Background: Intraocular pressure (IOP) is a major modifiable risk factor for glaucoma. However, the mechanisms underlying the controlling of IOP remain to be elucidated.
Objective: To prioritize genes that are pleiotropically associated with IOP.
Methods: We adopted a two-sample Mendelian randomization method, named summary-based Mendelian randomization (SMR), to examine the pleiotropic effect of gene expression on IOP. The SMR analyses were based on summarized data from a genome-wide association study (GWAS) on IOP. We conducted separate SMR analyses using Genotype-Tissue Expression (GTEx) and Consortium for the Architecture of Gene Expression (CAGE) expression quantitative trait loci (eQTL) data. Additionally, we performed a transcriptome-wide association study (TWAS) to identify genes whose cis-regulated expression levels were associated with IOP.

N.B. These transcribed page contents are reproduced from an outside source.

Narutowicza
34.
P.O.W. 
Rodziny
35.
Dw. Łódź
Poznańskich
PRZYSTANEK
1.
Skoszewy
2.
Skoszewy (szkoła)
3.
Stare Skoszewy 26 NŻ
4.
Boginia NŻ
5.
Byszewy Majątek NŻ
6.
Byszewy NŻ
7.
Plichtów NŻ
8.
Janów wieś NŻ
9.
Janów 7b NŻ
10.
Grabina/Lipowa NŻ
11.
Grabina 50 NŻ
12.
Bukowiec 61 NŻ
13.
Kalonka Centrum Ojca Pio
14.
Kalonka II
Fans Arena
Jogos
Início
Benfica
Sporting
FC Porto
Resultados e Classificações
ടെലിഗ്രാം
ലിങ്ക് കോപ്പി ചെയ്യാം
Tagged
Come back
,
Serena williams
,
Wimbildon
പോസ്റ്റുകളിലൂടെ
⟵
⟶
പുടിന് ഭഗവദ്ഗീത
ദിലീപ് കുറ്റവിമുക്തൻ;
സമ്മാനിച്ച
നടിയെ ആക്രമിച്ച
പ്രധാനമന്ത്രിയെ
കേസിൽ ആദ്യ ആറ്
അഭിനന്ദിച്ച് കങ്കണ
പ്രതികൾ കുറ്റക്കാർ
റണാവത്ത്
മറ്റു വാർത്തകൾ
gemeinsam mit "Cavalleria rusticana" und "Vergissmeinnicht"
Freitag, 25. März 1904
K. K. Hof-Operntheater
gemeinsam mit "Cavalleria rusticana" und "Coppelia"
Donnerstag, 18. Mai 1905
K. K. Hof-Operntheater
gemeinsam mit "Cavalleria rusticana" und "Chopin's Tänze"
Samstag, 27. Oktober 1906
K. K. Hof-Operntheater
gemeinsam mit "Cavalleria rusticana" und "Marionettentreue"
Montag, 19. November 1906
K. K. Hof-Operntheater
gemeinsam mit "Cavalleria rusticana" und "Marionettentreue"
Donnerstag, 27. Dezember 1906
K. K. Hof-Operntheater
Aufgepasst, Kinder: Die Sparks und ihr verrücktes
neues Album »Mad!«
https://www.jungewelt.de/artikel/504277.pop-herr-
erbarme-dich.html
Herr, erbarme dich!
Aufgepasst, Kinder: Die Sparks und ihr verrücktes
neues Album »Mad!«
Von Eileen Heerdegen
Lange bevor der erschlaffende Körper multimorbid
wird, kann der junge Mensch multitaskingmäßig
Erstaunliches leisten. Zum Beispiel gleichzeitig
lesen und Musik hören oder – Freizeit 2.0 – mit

Results: We identified 19 and 25 genes showing pleiotropic association with IOP using the GTEx and CAGE eQTL data, respectively. RP11-259G18.3 (PSMR = 2.66 × 10-6), KANSL1-AS1 (PSMR = 2.78 × 10-6), and RP11-259G18.2 (PSMR = 2.91 × 10-6) were the top three genes using the GTEx eQTL data. LRRC37A4 (PSMR = 1.19 × 10-5), MGC57346 (PSMR = 1.19 × 10-5), and RNF167 (PSMR = 1.53 × 10-5) were the top three genes using the CAGE eQTL data. Most of the identified genes were found in or near the 17q21.31 genomic region. Additionally, our TWAS analysis identified 18 significant genes whose expression was associated with IOP. Of these, 12 and 4 were also identified by the SMR analysis using the GTEx and CAGE eQTL data, respectively.
Conclusions: Our findings suggest that the 17q21.31 genomic region may play a critical role in the regulation of IOP.
Keywords: expression quantitative trait loci; genome-wide association study; intraocular pressure; summary-based Mendelian randomization; transcriptome-wide association study.